6. Ingin jadi Staf Anjungan TMII
Kepala BKD DKI Jakarta Chaidir mengatakan, Edy Junaedi mundur dari jabatannya karena keinginan sendiri.
Edy disebut ingin menjadi staf di anjungan Taman Mini Indonesia Indah (TMII).
"Dia ingin ke sana minatnya, ingin jadi staf anjungan Taman Mini," ujar Chaidir, dikutip dari Kompas.com.
Jika benar mundur dari jabatan, Edy tidak lagi mendapat tunjangan jabatan dan transportasi.

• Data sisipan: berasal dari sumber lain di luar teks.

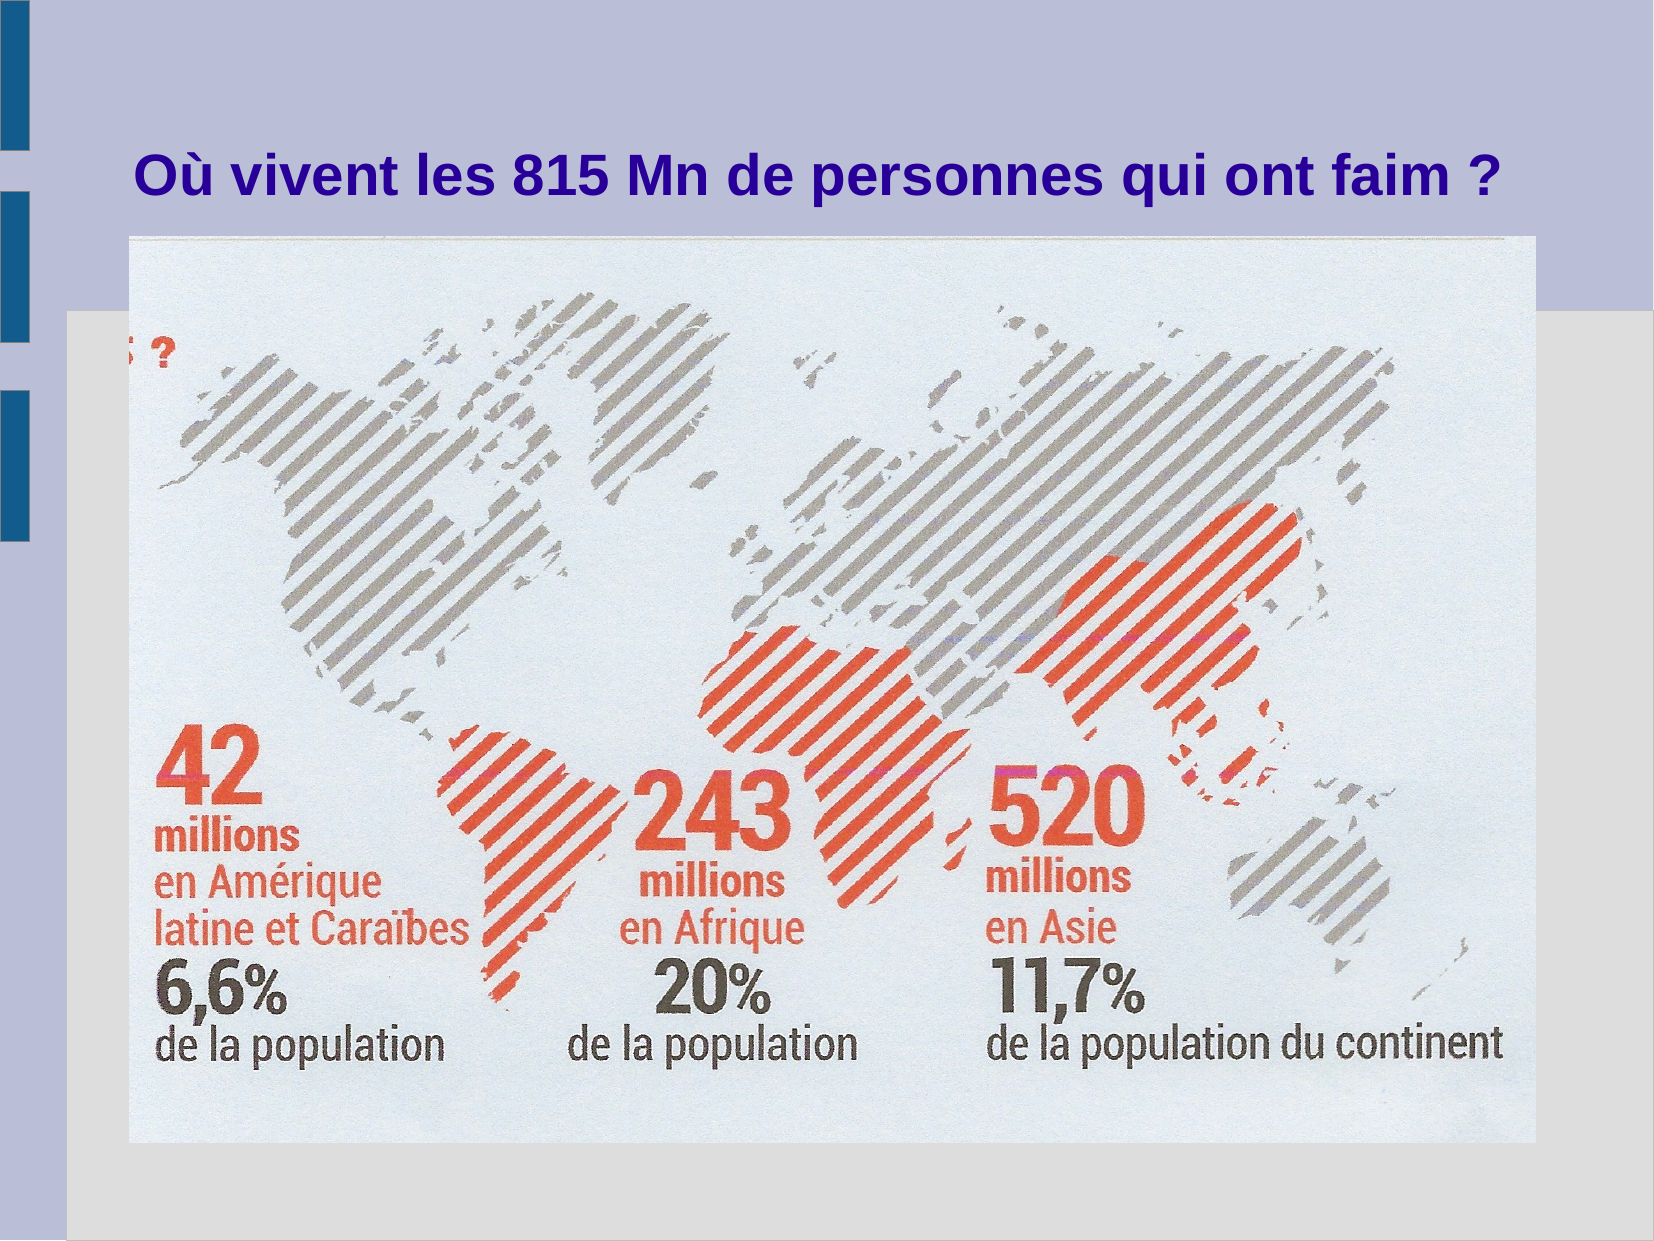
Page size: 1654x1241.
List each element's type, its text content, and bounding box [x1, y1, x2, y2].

Besaran gaji yang diterima tiap bulannya pun akan turun.
Besar penurunannya disebut bisa mencapai Rp 35 juta.
"Kalau (gaji) kadis sekitar Rp 50 jutaan kurang lebih, semua, itu take home pay. Dia sekarang tinggal di kisaran Rp 15 juta atau Rp 18 juta," ujar Chaidir.
Chaidir menjelaskan, setelah menjadi staf, Edy hanya akan menerima gaji pokok dan tunjangan kinerja daerah (TKD) sesuai golongannya.
"(Dapat) gaji pokok plus TKD sesuai pangkat dan golongan," kata Chaidir.
Sebagai staf biasa, usia pensiun Edy juga maju dua tahun menjadi 58 tahun.
Padahal, jika Edy tetap menjadi kepala dinas atau jabatan eselon II, usia pensiunnya di umur 60 tahun.
Masa kerja Edy hingga pensiun pun masih lama.
"(Edy) kelahiran tahun 1976, muda, baru 43 tahun. (Pensiunnya) masih 16 tahun lagi," ucap Chaidir.